**Provided records**
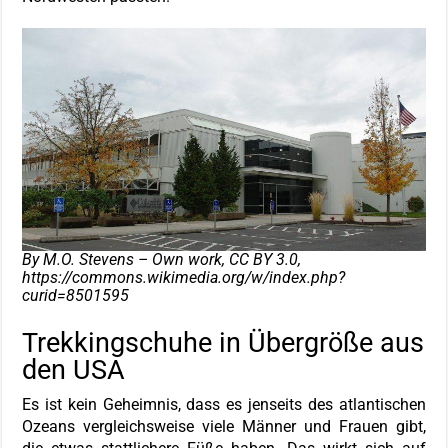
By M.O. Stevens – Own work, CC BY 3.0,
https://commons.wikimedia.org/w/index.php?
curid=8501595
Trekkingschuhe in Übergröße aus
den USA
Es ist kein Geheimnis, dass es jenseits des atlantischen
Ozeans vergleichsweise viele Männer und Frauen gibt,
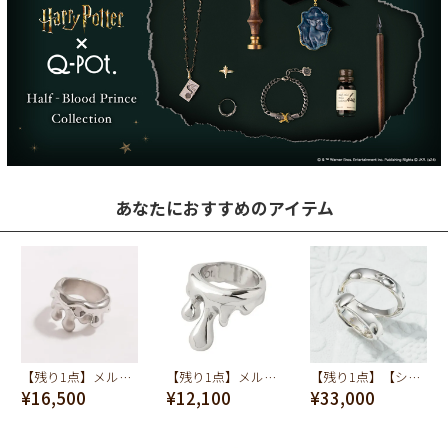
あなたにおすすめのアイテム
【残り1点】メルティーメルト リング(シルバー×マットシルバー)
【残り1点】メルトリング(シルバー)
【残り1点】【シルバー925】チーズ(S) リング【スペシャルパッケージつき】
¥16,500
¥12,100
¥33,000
---
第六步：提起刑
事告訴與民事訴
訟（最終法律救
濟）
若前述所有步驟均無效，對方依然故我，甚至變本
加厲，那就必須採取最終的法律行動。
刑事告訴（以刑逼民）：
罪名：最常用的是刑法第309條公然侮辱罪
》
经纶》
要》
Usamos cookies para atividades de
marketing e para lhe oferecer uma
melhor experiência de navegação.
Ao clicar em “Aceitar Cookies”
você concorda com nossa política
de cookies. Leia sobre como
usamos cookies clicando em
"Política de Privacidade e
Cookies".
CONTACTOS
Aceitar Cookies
==
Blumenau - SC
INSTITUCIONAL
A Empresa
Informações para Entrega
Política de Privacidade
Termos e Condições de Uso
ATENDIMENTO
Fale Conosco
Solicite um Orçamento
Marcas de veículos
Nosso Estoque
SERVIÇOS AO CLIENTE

**Work item**
Repeat the lines above word for word, beginning at the line that contains "Blumenau - SC" and stopping after the line that contains "SERVIÇOS AO CLIENTE".

**Result for this exercise**
Blumenau - SC
INSTITUCIONAL
A Empresa
Informações para Entrega
Política de Privacidade
Termos e Condições de Uso
ATENDIMENTO
Fale Conosco
Solicite um Orçamento
Marcas de veículos
Nosso Estoque
SERVIÇOS AO CLIENTE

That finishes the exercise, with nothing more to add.